Because of these different tracts that contribute to the sensory information propagation from the periphery to the brain, we will be able to not only sense the location and the intensity of somatosensory input but also generate emotional responses. Imagine that you are hiking in the late afternoon. It is getting dark, and you are tired. Every step you have is almost automatic. Then you step into a pothole, and sprain your ankle… The C-fiber or Aδ-fibers around your ankle constantly send action potentials to your spinal cord, activating the dorsal horn neurons. Through STT system, your brain knows where the pain is coming from and how strong it is. Activation of the spinoreticular system will boost your arousal level (see Chapter 15 Biological Rhythms and Sleep), whereas activation of the spinohypothalamic system will raise your sympathetic activity to increase your heart rate and blood pressure. Finally, if you are lucky and have a strong network of descending inhibitory systems (see below), through the spinomesencephalic tract, brainstem structures will be activated and send inhibitory signals to the lumbar spinal cord to reduce the spinal cord dorsal horn neuron activity, a self-built “closed-loop feedback” system that helps the individual to cope with pain.

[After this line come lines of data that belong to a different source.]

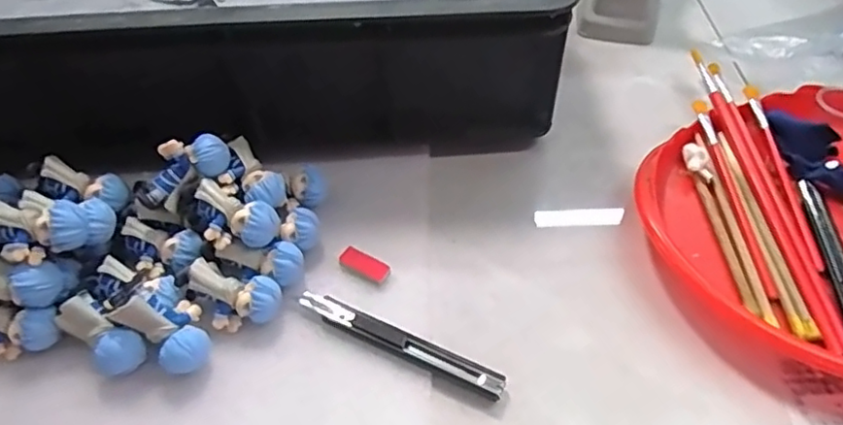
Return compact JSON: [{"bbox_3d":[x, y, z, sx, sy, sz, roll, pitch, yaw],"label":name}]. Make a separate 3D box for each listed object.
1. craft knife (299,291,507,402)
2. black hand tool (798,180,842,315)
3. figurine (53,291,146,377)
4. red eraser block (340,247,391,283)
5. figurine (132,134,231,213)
[{"bbox_3d":[-0.014,0.076,0.361,0.133,0.009,0.016,21,58,16],"label":"craft knife"},{"bbox_3d":[0.265,0.031,0.387,0.016,0.011,0.133,5,51,6],"label":"black hand tool"},{"bbox_3d":[-0.190,0.073,0.357,0.052,0.028,0.026,28,57,23],"label":"figurine"},{"bbox_3d":[-0.038,0.035,0.401,0.035,0.004,0.014,26,56,21],"label":"red eraser block"},{"bbox_3d":[-0.155,-0.027,0.389,0.063,0.029,0.026,-38,61,-5],"label":"figurine"}]

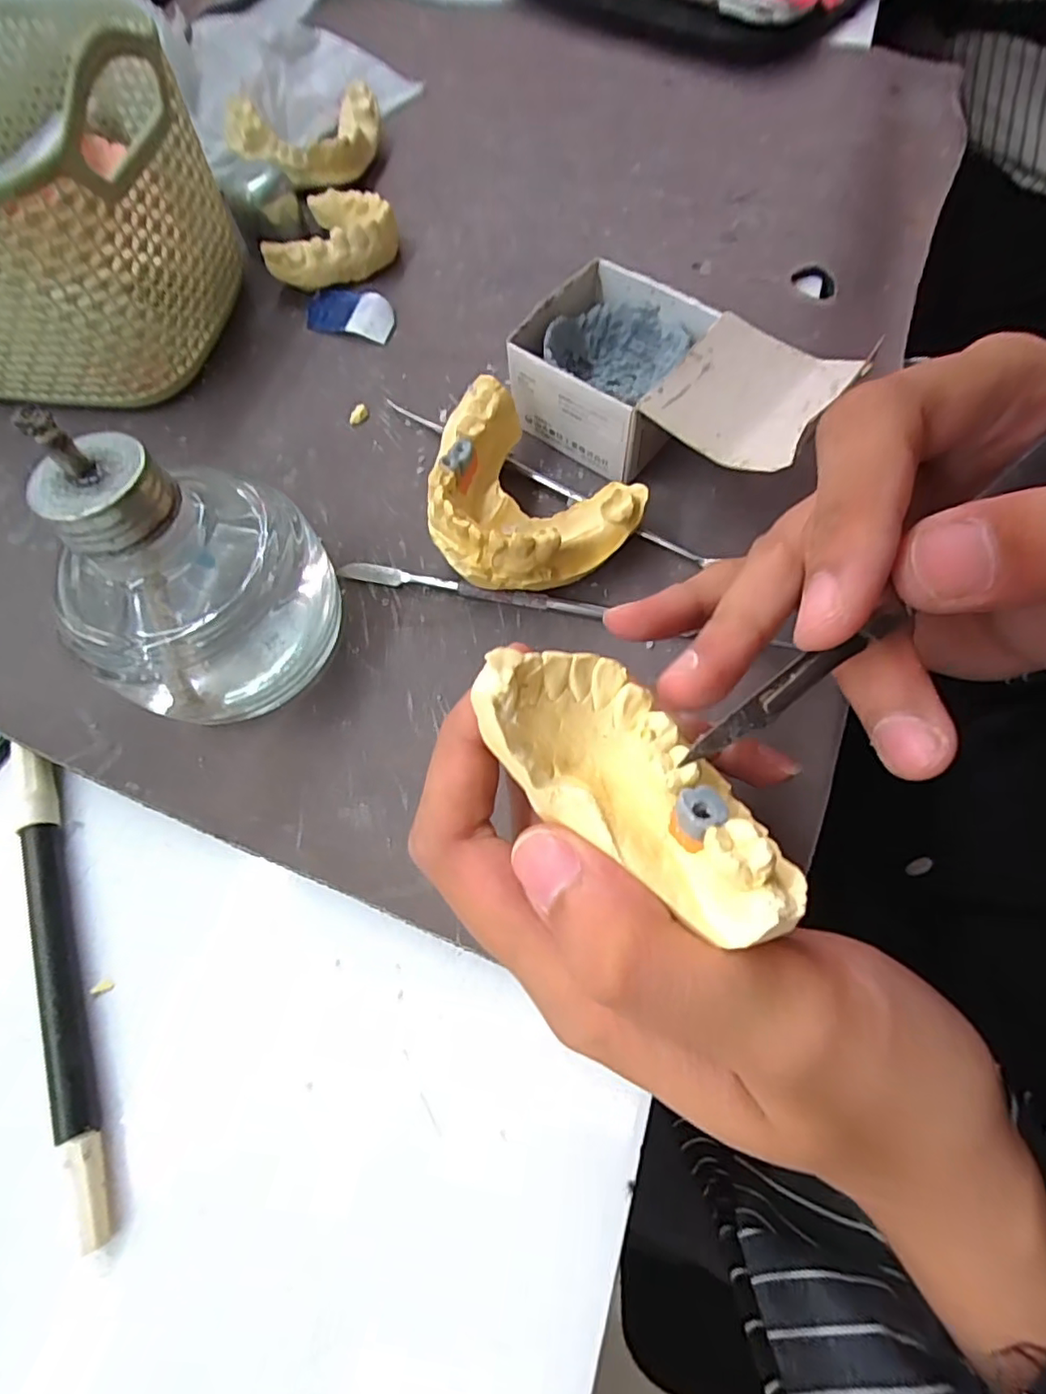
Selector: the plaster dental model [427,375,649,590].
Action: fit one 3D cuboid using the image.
[{"bbox_3d":[-0.004,-0.063,0.198,0.072,0.036,0.059,38,74,16],"label":"plaster dental model"}]

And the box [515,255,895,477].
[{"bbox_3d":[0.050,-0.105,0.210,0.102,0.039,0.057,35,73,15],"label":"box"}]

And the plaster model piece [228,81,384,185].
[{"bbox_3d":[-0.104,-0.275,0.298,0.071,0.028,0.050,-29,69,-9],"label":"plaster model piece"}]

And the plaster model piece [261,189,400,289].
[{"bbox_3d":[-0.083,-0.203,0.268,0.049,0.020,0.054,19,70,10],"label":"plaster model piece"}]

Figure 9.14 Somatosensory pathways for touch and pressure

Figure 9.15 Pain and temperature pathways

Descending inhibitory pathways

As we mentioned in our earlier discussion of the neurons that control spinal-level transmission of sensory information, our brain is organized in a way to not only receive ascending input from the periphery, but also to manage inputs through a descending system sending projections downward at different levels (Sandkuhler et al., 1987; Jones and Gebhart, 1988; Millan, 2002). This protective measure enables the individual’s ongoing performance without being distracted by pain. For example, when injuries happen to soldiers on the battlefield or athletes in sports competitions, they do not feel that much pain due to the strong activation of the descending inhibition. It is believed that the center controlling the descending inhibition is located in the periaqueductal gray (PAG) in the midbrain (Figure 9.16).

Figure 9.16 Descending pain modulation

Three major inhibitory systems contribute to the descending inhibitory system that originates in the PAG. The first one is the endogenous opioid system that releases endorphins, which can inhibit the activities of the spinal cord dorsal horn pain projection neurons to reduce or block signals to the brain. The second one is the serotonergic system, with the cell bodies located in the nucleus raphe magnus (NRM) in the brainstem, which projects their axons to the spinal cord at different levels to release serotonin. When serotonin binds to their receptors in the spinal cord projection neurons, it suppresses their activity. The third system is the noradrenergic system. The cell bodies are located in the locus coeruleus (LC), or 'blue spot', a structure in the brainstem. The axons of the LC project down to the spinal cord and release neurotransmitter, norepinephrine/noradrenaline, which suppresses the activity of the spinal projection neurons. With the contribution of these three major descending inhibitory systems, a closed-loop of pain coping mechanism is established. However, it may vary from person to person. See more in emotional components of pain in the next main section.